Bugün Suriyenin işi tamamdır. Sıra İRAN’a gelmiştir. Daha sonra Türkiye eyaletlere bölündüğü vakit hedef ÇİN olacaktır. Çin bunun farkında olduğu için hızla teknolojisini geliştirmekte, karşı tedbirler almaktadır.

Egemen/Batının iki yüzlülüğü demokrasi getireceğim diye Müslüman ülkelere Afganistan, Mısır, Libya, Irak, Suriye gibi Askeri-Siyasi müdahalelerle parçalayıp KAOS’a itmesi ortadadır.

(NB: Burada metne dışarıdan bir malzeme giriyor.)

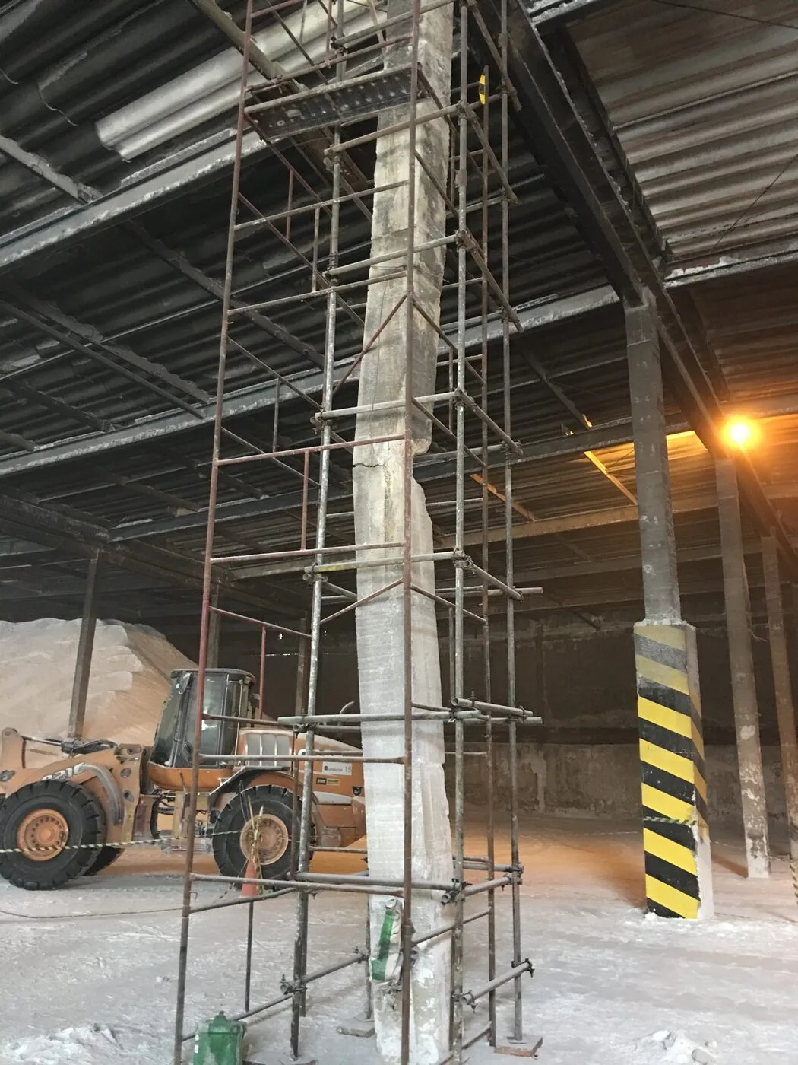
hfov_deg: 48.2
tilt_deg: +15.9
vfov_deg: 61.7
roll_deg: -0.9
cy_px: 532
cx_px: 399
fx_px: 891
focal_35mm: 29
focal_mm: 4.15
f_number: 2.2
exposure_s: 1/4
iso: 80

Türkiye, Pakistan gibi ülkelerde de yavaş yavaş planını gerçekleştirmektedir.

Suudi Arabistan, Katar, Bahreyn gibi ülkelerde ise demokrasi götürme planından bahsetmemeleridir.

Ülkemizin ilerlemediği verilerle ortadadır. İlerleme gelişme sürekli hareketli olmayı gerektirir. Bu da araştırma, eğitim, yenilikleri takip ve adaptasyonla mümkündür. Günümüzde durağan bile diyemeyeceğimiz durumda 1400 sene geriye götürülmeye çalışılmaktadır.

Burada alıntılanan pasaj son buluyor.